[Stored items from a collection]
■ ■ ■ ■ ■ ■ ■

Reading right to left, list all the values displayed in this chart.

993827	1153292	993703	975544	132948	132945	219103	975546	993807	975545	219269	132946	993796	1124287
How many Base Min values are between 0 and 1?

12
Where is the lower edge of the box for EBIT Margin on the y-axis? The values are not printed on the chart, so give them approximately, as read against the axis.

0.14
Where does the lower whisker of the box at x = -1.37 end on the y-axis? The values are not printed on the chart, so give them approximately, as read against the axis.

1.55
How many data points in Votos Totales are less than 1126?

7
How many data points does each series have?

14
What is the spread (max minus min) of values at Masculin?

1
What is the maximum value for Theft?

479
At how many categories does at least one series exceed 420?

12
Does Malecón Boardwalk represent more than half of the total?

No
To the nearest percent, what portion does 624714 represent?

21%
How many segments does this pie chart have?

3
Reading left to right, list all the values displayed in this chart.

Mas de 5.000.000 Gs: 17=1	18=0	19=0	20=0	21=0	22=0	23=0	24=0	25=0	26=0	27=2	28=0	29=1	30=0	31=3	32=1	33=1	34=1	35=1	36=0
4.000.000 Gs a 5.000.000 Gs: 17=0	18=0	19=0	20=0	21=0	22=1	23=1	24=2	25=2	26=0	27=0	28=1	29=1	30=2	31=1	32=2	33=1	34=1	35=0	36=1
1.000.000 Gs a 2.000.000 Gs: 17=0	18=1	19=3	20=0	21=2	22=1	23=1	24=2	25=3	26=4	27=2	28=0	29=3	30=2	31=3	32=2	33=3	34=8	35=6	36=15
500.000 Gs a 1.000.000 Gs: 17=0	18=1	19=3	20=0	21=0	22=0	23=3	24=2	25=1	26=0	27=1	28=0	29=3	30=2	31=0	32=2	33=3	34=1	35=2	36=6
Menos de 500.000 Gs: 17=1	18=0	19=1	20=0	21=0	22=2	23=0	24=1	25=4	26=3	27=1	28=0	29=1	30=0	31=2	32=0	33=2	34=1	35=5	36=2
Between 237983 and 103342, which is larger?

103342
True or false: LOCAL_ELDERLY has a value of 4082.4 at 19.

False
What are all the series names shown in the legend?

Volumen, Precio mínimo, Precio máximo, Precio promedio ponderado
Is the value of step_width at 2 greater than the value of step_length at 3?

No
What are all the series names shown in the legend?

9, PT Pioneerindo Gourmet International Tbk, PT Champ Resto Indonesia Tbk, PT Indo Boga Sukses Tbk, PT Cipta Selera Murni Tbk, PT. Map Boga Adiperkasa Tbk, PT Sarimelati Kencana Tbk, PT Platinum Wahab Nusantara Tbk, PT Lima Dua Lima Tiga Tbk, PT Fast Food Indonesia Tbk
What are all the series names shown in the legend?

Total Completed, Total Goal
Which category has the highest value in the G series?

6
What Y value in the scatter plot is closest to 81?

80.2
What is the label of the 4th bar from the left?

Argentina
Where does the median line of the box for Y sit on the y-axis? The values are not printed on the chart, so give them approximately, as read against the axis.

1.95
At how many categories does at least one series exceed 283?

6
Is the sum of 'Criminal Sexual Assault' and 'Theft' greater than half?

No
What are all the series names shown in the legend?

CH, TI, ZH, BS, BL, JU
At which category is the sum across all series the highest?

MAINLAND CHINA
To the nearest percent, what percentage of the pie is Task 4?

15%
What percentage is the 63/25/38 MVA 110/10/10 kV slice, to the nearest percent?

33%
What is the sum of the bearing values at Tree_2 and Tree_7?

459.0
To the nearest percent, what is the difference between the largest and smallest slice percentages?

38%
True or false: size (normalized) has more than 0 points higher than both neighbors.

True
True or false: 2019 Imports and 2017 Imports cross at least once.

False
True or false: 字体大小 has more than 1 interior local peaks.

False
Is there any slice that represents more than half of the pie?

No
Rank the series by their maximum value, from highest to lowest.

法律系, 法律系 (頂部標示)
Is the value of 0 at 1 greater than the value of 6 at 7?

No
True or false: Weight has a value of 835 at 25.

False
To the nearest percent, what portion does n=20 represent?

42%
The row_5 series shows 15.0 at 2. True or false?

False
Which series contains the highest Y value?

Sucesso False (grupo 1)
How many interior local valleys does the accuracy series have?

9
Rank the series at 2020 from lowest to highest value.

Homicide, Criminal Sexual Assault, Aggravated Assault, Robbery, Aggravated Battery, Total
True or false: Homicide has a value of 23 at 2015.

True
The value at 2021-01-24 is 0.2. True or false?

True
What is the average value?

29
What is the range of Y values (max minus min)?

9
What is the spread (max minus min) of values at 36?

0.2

■ ■ ■ ■ ■ ■ ■

[Task details] Reproduce the data from the start through the line with "To the nearest percent, what portion does 624714", swapping "data points" for "points" and leaving everything else unchanged.

[Solution for this problem]
Reading right to left, list all the values displayed in this chart.

993827	1153292	993703	975544	132948	132945	219103	975546	993807	975545	219269	132946	993796	1124287
How many Base Min values are between 0 and 1?

12
Where is the lower edge of the box for EBIT Margin on the y-axis? The values are not printed on the chart, so give them approximately, as read against the axis.

0.14
Where does the lower whisker of the box at x = -1.37 end on the y-axis? The values are not printed on the chart, so give them approximately, as read against the axis.

1.55
How many points in Votos Totales are less than 1126?

7
How many points does each series have?

14
What is the spread (max minus min) of values at Masculin?

1
What is the maximum value for Theft?

479
At how many categories does at least one series exceed 420?

12
Does Malecón Boardwalk represent more than half of the total?

No
To the nearest percent, what portion does 624714 represent?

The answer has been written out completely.